ABOUT THIS EXERCISE:
Lines below starting with the line with "non-Hodgkin's type, Low" and going on through the line with "(IHC) image of" must be output exactly; the rest of the records must be left out.

DATA FOR ANALYSIS:
--
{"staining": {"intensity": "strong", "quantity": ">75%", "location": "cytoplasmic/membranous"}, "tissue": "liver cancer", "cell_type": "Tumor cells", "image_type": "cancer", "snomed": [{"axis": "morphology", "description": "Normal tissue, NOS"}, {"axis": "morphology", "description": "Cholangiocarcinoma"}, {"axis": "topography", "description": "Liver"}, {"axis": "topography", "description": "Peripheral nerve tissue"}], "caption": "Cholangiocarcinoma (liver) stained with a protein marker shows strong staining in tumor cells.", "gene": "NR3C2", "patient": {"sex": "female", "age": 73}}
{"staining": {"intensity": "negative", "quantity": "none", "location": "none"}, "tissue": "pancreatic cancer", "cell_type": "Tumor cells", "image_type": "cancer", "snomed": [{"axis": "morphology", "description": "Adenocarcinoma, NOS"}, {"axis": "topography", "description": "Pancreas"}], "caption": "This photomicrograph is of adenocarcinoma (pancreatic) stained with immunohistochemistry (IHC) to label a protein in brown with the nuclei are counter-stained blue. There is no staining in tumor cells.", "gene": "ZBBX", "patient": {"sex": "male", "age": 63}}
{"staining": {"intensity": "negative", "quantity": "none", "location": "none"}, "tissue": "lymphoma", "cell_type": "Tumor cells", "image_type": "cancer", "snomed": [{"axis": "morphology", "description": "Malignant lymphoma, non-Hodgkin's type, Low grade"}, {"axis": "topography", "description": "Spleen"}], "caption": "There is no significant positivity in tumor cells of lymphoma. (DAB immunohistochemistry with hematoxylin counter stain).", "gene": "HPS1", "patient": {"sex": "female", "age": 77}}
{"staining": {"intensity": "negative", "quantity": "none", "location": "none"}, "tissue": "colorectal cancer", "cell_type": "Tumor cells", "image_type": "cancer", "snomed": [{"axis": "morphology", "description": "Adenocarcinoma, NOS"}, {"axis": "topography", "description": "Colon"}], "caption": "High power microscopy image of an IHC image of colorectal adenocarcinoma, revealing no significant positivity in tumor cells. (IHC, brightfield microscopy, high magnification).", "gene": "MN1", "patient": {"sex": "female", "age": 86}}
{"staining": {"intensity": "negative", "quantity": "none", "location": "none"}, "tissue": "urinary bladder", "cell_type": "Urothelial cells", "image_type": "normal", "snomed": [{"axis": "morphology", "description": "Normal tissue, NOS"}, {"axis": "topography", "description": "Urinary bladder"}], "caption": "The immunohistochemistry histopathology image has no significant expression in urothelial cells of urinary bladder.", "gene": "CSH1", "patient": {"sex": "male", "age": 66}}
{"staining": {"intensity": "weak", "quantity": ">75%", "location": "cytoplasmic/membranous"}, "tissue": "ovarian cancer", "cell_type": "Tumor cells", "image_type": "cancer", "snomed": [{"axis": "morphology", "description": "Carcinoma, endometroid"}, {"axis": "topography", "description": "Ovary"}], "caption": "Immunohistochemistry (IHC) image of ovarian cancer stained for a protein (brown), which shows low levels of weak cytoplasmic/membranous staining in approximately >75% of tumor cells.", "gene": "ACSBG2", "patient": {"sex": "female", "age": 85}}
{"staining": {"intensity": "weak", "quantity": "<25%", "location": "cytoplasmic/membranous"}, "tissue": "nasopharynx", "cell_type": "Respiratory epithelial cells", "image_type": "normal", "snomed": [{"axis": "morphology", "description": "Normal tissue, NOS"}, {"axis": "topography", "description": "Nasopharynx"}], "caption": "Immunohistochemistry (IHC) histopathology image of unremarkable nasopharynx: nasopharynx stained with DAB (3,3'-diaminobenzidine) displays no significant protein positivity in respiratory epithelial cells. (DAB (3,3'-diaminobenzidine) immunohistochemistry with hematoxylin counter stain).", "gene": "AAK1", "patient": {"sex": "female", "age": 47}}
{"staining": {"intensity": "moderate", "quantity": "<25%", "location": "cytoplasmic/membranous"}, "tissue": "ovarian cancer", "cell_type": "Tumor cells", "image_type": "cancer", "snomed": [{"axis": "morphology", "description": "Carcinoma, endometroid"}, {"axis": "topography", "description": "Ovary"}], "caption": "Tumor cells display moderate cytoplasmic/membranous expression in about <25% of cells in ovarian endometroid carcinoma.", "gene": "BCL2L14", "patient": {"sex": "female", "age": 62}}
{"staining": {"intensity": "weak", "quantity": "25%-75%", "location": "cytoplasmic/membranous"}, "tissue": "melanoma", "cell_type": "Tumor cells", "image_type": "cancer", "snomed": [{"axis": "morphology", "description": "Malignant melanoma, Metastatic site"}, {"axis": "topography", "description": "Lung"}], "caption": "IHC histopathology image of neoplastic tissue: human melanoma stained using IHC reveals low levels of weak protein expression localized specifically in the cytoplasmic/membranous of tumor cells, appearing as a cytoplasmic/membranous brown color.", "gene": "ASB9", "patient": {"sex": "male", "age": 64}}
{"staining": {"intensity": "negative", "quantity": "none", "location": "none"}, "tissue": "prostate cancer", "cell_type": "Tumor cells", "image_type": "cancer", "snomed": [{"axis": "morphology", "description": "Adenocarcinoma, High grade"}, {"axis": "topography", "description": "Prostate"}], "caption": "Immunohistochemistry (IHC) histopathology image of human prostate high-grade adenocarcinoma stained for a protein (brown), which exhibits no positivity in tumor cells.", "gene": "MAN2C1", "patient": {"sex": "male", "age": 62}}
--
RESULT OF THE EXERCISE:
{"staining": {"intensity": "negative", "quantity": "none", "location": "none"}, "tissue": "lymphoma", "cell_type": "Tumor cells", "image_type": "cancer", "snomed": [{"axis": "morphology", "description": "Malignant lymphoma, non-Hodgkin's type, Low grade"}, {"axis": "topography", "description": "Spleen"}], "caption": "There is no significant positivity in tumor cells of lymphoma. (DAB immunohistochemistry with hematoxylin counter stain).", "gene": "HPS1", "patient": {"sex": "female", "age": 77}}
{"staining": {"intensity": "negative", "quantity": "none", "location": "none"}, "tissue": "colorectal cancer", "cell_type": "Tumor cells", "image_type": "cancer", "snomed": [{"axis": "morphology", "description": "Adenocarcinoma, NOS"}, {"axis": "topography", "description": "Colon"}], "caption": "High power microscopy image of an IHC image of colorectal adenocarcinoma, revealing no significant positivity in tumor cells. (IHC, brightfield microscopy, high magnification).", "gene": "MN1", "patient": {"sex": "female", "age": 86}}
{"staining": {"intensity": "negative", "quantity": "none", "location": "none"}, "tissue": "urinary bladder", "cell_type": "Urothelial cells", "image_type": "normal", "snomed": [{"axis": "morphology", "description": "Normal tissue, NOS"}, {"axis": "topography", "description": "Urinary bladder"}], "caption": "The immunohistochemistry histopathology image has no significant expression in urothelial cells of urinary bladder.", "gene": "CSH1", "patient": {"sex": "male", "age": 66}}
{"staining": {"intensity": "weak", "quantity": ">75%", "location": "cytoplasmic/membranous"}, "tissue": "ovarian cancer", "cell_type": "Tumor cells", "image_type": "cancer", "snomed": [{"axis": "morphology", "description": "Carcinoma, endometroid"}, {"axis": "topography", "description": "Ovary"}], "caption": "Immunohistochemistry (IHC) image of ovarian cancer stained for a protein (brown), which shows low levels of weak cytoplasmic/membranous staining in approximately >75% of tumor cells.", "gene": "ACSBG2", "patient": {"sex": "female", "age": 85}}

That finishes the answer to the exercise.